One might have expected the Soviet Union to be decidedly negative toward the James Bond franchise as soon as it hit silver screens.

After all, Russian spies were often cast as the villains, even if they were sometimes just getting in 007’s way as he hunted down bigger game. And of course, the character himself represented everything Communists professed to hate about Western society.

So it’s hardly a surprise that Izvestiya – the U.S.S.R.’s newspaper of record from 1917 until the bloc’s 1991 demise – was ready to slam Sean Connery’s portrayal of Bond when the first movie, Dr. No, premiered in the U.K. on Oct. 5, 1962. Much more of a surprise was that the review had been published five months earlier.

The original May 1962 article was titled “Love and Horrors,” the Spectator reports, and the author demanded: “Who’s interested in this rubbish?” They went on to describe Bond creator Ian Fleming, himself a former intelligence officer, as “a retired spy who has turned mediocre writer.”

Fleming enjoyed the roasting so much he attempted to have it printed on the back cover of his next Bond novel, On Her Majesty’s Secret Service, only for the publisher to refuse. But a mystery remained: “Who at Izvestiya had managed to see the film so early – and how?" the Spectator report asks. “It is an example of cultural espionage worthy of a Bond novel itself.”

There could have been a Russian spy embedded in the movie production team, or among the wide range of media and publicity bodies involved in the project. But it’s just as possible that the piece was built from sheer speculation. After all, what would an official Communist mouthpiece be expected to say about a Bond movie?

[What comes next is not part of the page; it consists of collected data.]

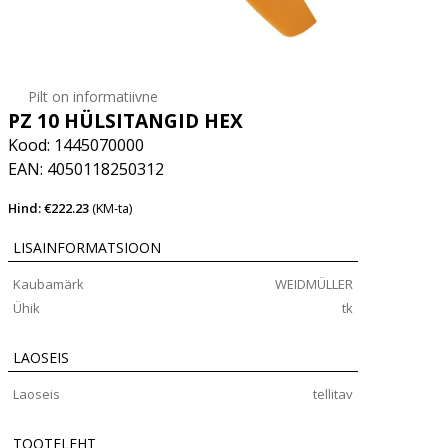
Pilt on informatiivne
PZ 10 HÜLSITANGID HEX
Kood: 1445070000
EAN: 4050118250312
Hind: €222.23
(KM-ta)
LISAINFORMATSIOON
Kaubamärk
WEIDMÜLLER
Ühik
tk
LAOSEIS
Laoseis
tellitav
TOOTELEHT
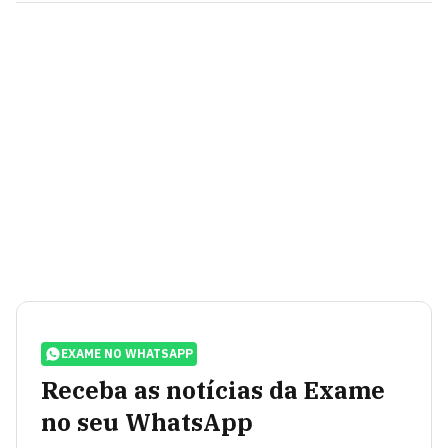
EXAME NO WHATSAPP
Receba as notícias da Exame
no seu WhatsApp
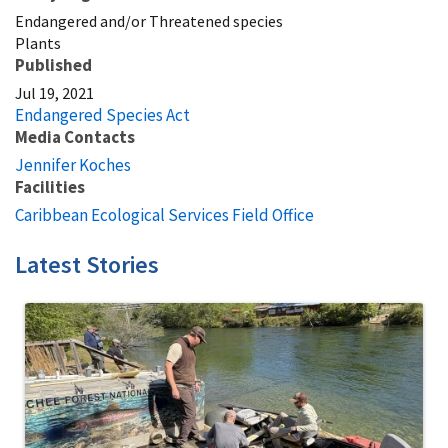
Endangered and/or Threatened species
Plants
Published
Jul 19, 2021
Endangered Species Act
Media Contacts
Jennifer Koches
Facilities
Caribbean Ecological Services Field Office
Latest Stories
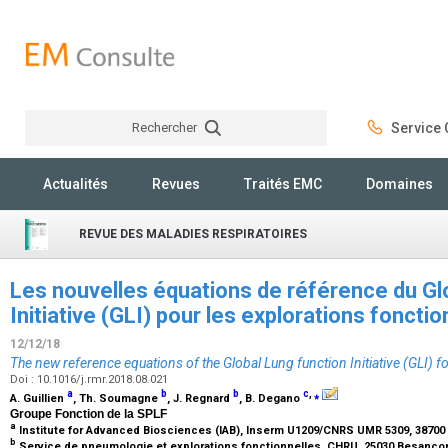
Rechercher
Service C
Rechercher
Actualités
Revues
Traités EMC
Domaines
REVUE DES MALADIES RESPIRATOIRES
Les nouvelles équations de référence du Gl
Initiative (GLI) pour les explorations foncti
12/12/18
The new reference equations of the Global Lung function Initiative (GLI) f
Doi : 10.1016/j.rmr.2018.08.021
a
b
b
c
,
⁎
A. Guillien
, Th. Soumagne
, J. Regnard
, B. Degano
Groupe Fonction de la SPLF
a
Institute for Advanced Biosciences (IAB), Inserm U1209/CNRS UMR 5309, 38700
b
Service de pneumologie et explorations fonctionnelles, CHRU, 25030 Besanço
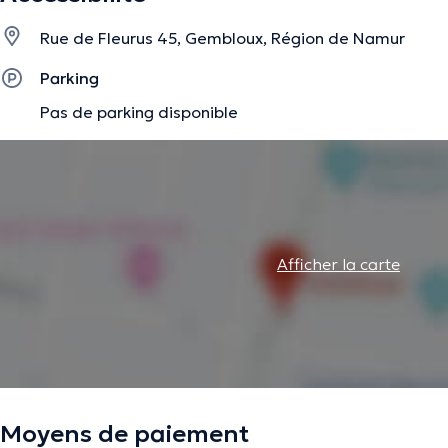
s’épanouir et montrer ses réelles compétences.
Rue de Fleurus 45, Gembloux, Région de Namur
Guidée par la bienveillance, l’empathie et l’optimisme, je r
4 ans) et adolescents dans le cadre d’évaluations et d’int
Parking
suivantes :
Pas de parking disponible
• Langage oral : trouble développemental du langage (dys
de parole
• Langage écrit : trouble spécifique du langage écrit (dys
• Apprentissages numériques : trouble spécifique des ap
Afficher la carte
(dyscalculie)
Je suis également formée à la mise en place de l’outil inf
cadre de difficultés langagières (orales et/ou écrites).
Et enfin, animée par une importante soif d’apprendre, je
des formations continues.
Moyens de paiement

In the British World War I comedy Blackadder Goes Forth, a British general describes German spies as “filthy Hun weasels fighting their dirty underhand war,” and in the next breath calls his agents “splendid fellows, brave heroes, risking life and limb for Blighty.”

Alternatively, someone might have simply read the book, guessing that the movie wouldn’t be significantly different, and just chanced to be right on a rare occasion. Its function was almost certainly more political than artistic, no matter what.

As the Spectator went on to report, a slightly more thoughtful reviewer named Maya Turovskaya later offered “a very shrewd and prescient piece of commentary on the Bond ‘brand’ that is as valid today” for the Russian magazine Novy Mir. She wrote: “Philistine pragmatism takes over in Fleming’s novels. They tend to be indiscriminate, to combine elements of all sorts of sensationalism – political action and thriller, science fiction and advertising brochure, a fashion magazine and nudist film.

“This, briefly, is the secret of the genre, of popularity in its modern shape,” Turovskaya added. “Had it not been for the screen, Bond would have been lost among all the other spy characters out there. A nobody. It was the film industry that made him a myth.”

The Soviet Union was forged in 1922 and collapsed nearly 70 years later. The 007 franchise reaches its 60th birthday later in 2022, but just like the Communist empire, the character has been subject to greater scrutiny and pressure as time passed. It remains to be seen if James Bond can survive longer than the political force that so often provided inspiration.